Quando voltei de viagem, fundei junto com meu amigo Vagner Alves, o Papo Musical, um espaço multidimensional de arte, cultura e lazer. É onde comecei a apresentar minhas composições e ter opiniões externas. A gente se encontra, conversa e toca música. Lembro do querido Gabriel trazendo as informações “secretas” sobre as músicas que surgiam na conjunção cósmica do momento. Temos também a presença frequente de nosso gracioso maestro Moisés conduzindo, atenciosamente, com sua entusiasmada batuta transcendental, os trabalhos do grupo. Quando todos cansavam, ele tirava da cartola algum solo no piano. O meu número principal nesses encontros é “Bora Andar Capoeira”. No primeiro dia que toquei havia a presença de um exímio guitarrista: Marcelo. A medida em que ele ouvia, pela primeira vez como se fosse uma jam session, ia criando solos extraordinários que foram registrados pela incansável retina digital de Vagner, um documentarista de mão cheia. Eu não sabia se tocava, ou cantava ou se apenas parava tudo para ouvir o solo de guitarra embelezando a minha música. Mas algo me dizia que se eu parasse, Marcelo se assustaria e pararia também. Instintivamente continuei. No final declarei definitivamente: “quando eu gravar essa música você fará o solo”. Mal tinha acabado de conhecer ele, mas a sintonia e a empatia que preencheu a sala trouxe a certeza de que a reencarnação é uma possibilidade forte de explicação para as afinidades gratuitas que surgem da maneira mais inusitada.

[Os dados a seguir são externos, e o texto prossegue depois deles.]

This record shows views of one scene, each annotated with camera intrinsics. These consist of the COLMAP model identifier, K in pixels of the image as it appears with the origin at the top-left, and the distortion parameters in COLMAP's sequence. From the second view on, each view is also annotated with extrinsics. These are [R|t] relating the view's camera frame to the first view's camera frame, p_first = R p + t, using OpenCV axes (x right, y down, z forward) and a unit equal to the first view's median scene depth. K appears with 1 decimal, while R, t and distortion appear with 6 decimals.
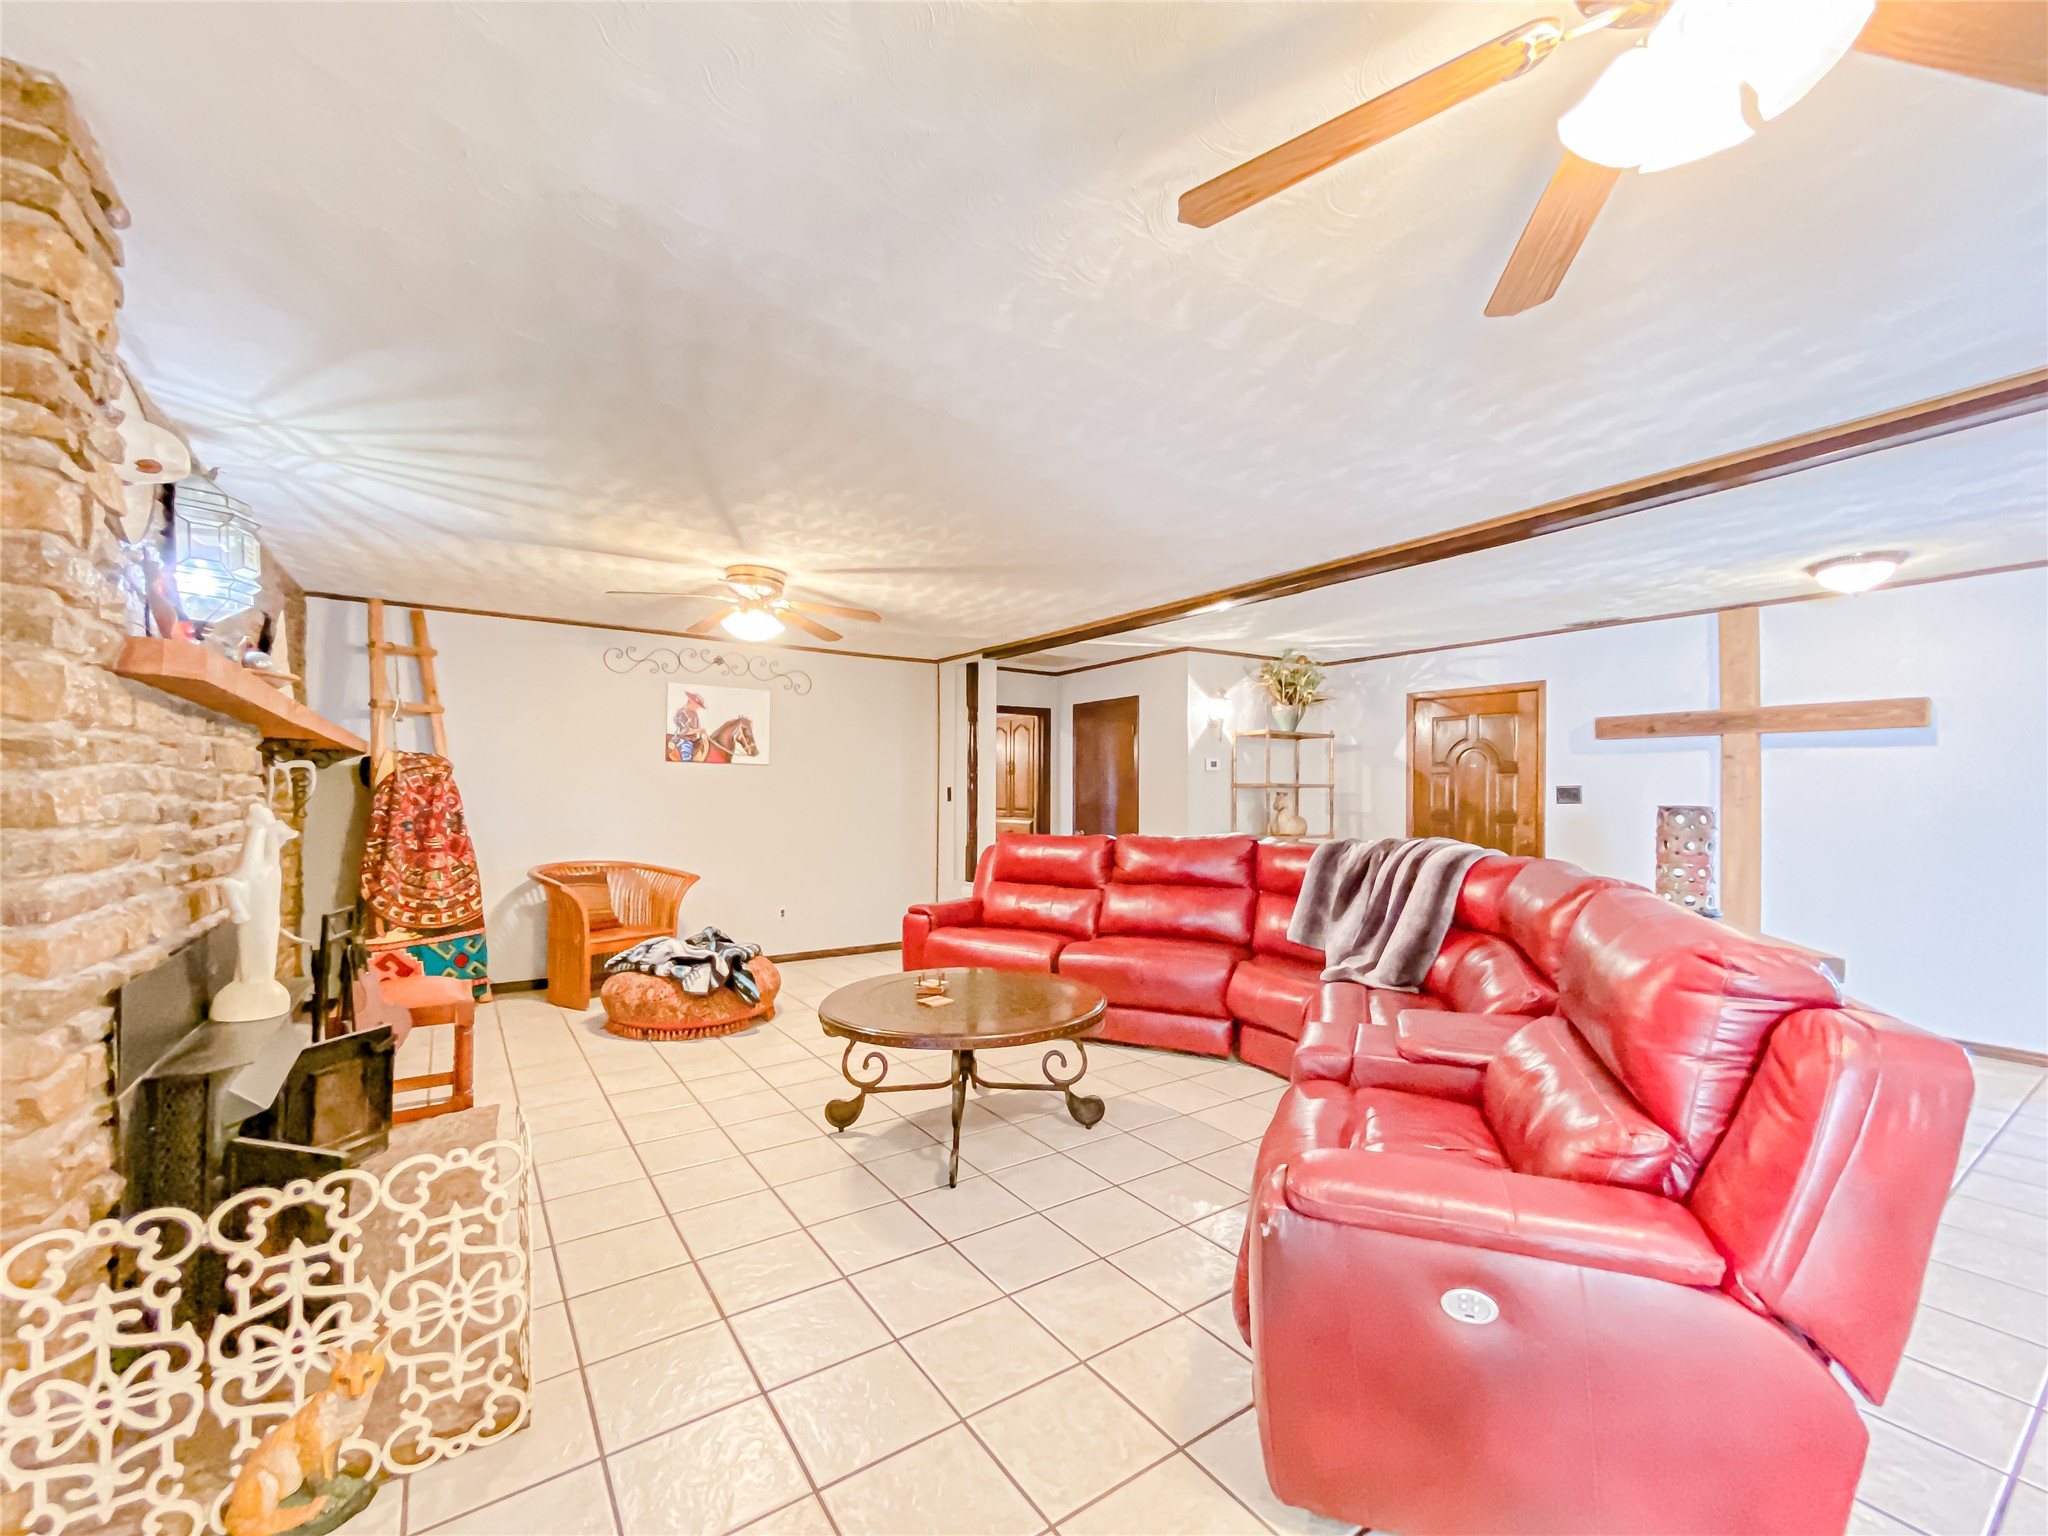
lens RADIAL K [[829.8, 0, 1024.0], [0, 829.8, 768.0], [0, 0, 1]] dist [0.001227, -0.000050]
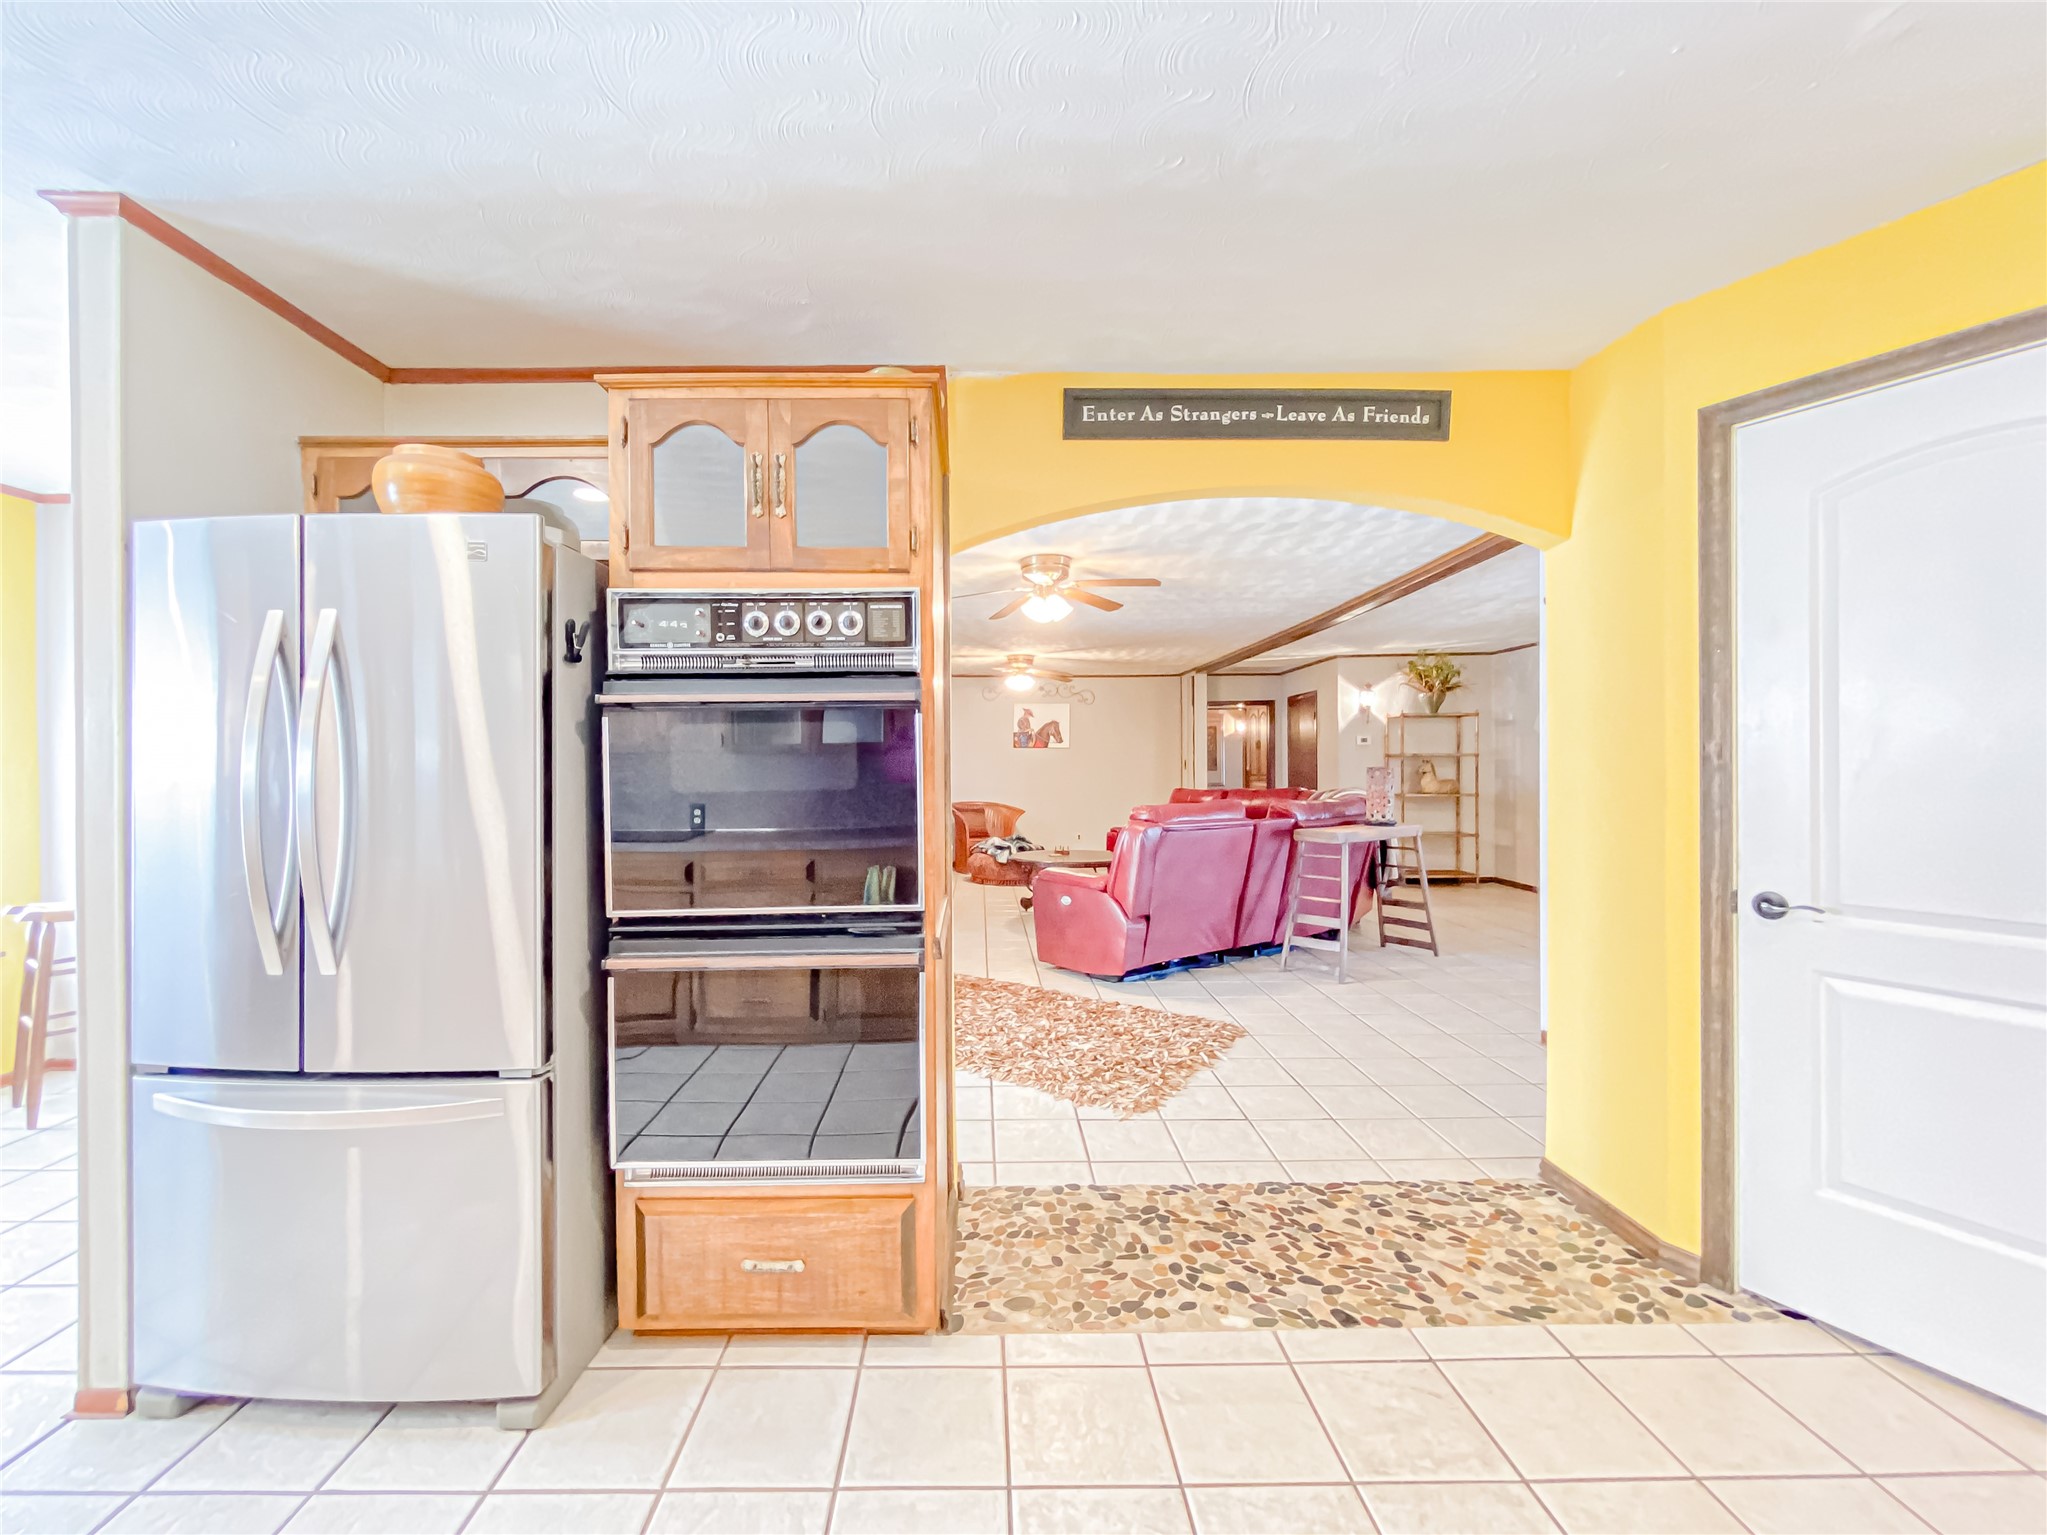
lens RADIAL K [[828.6, 0, 977.1], [0, 828.6, 763.0], [0, 0, 1]] dist [-0.006654, -0.000218]
pose [[0.823210, -0.011172, -0.567627, 0.477299], [0.029789, 0.999279, 0.023534, -0.018236], [0.566955, -0.036282, 0.822949, -0.476126]]
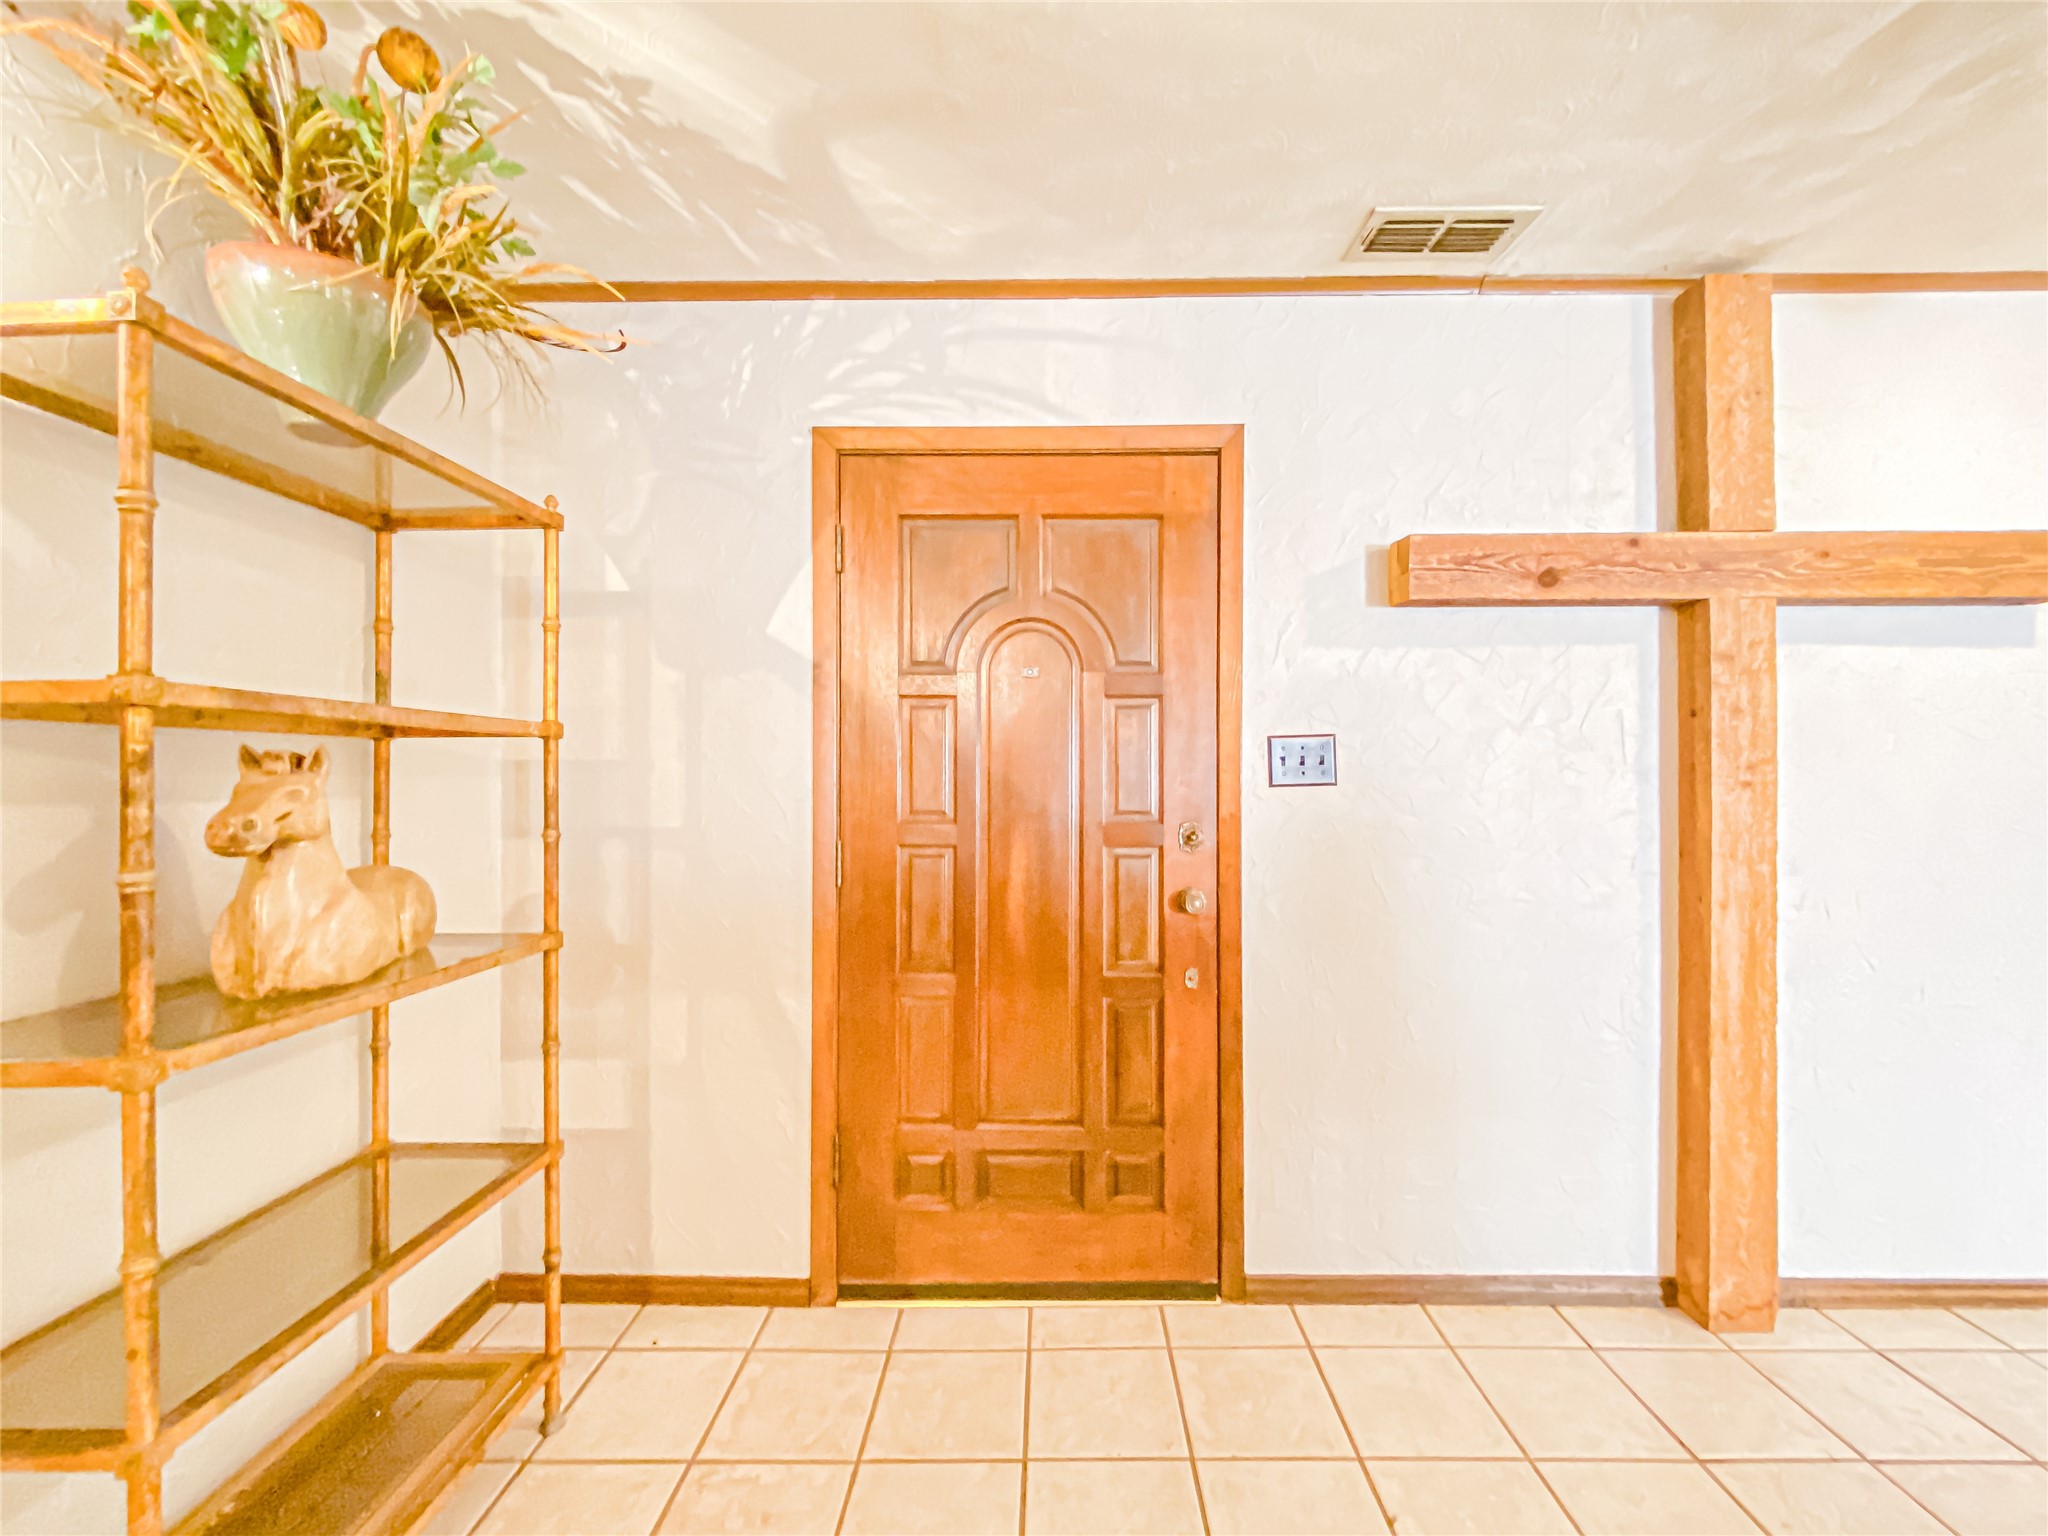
lens RADIAL K [[844.7, 0, 1024.0], [0, 844.7, 768.0], [0, 0, 1]] dist [0.008086, -0.000293]
pose [[0.571853, -0.009057, 0.820306, 0.257376], [-0.019349, 0.999512, 0.024524, 0.024980], [-0.820128, -0.029896, 0.571399, 0.777158]]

Passou-se um ano e tudo ainda estava apenas no meu violão. Decidi dar um passo adiante. Um Festival de Rádio, da Rádio Educadora. "Quem sabe essa é para tocar no rádio?", pensei comigo mesmo. Anteriormente, tinha participado do prêmio Caymi com a canção “Volto para Ti”, gravada no celular mesmo. Dessa forma amadora, também seria difícil ser ouvido. Precisava de algo mais profissional. Para minha sorte, temos amigos e podemos fazer mais amigos. Foi assim que surgiu um grande amigo chamado Joaquim Carvalho, através da indicação de outro grande amigo cantor Zé Costa. E começamos a gravar. No dia em que levei Marcelo escrevi assim:

“Hoje é o dia especial de gravação de Bora Andar Capoeira. Por sorte, no almoço, encontramos Dorival e trocamos algumas figurinhas para embelezar essa linda canção que nos conquistou. Descobri hoje que eu não sou o dono de Bora Andar Capoeira. É ela que me tem, ela que me escolheu para ser seu compositor. Percebi que se trata de uma amante fogosa e que não sou capaz de satisfazê-la sozinho. Logo ela escolheu para si Marcelo Henrique para lhe sussurrar aos ouvidos sedutores solos de guitarra. Mas os dois também não foram suficientes. Precisou de Joaquim Carvalho para completar o time e produzir seus belos arranjos, dignos de Yemanjá. Além disso, emprestou sua bela voz para se lançar ao mundo. Como toda boa amante, deixa seu amado pensar que a tem, mas é ela que me domina com suas pernas envolventes e mãos macias e calorosas. Oxalá quem sabe seremos felizes para sempre.”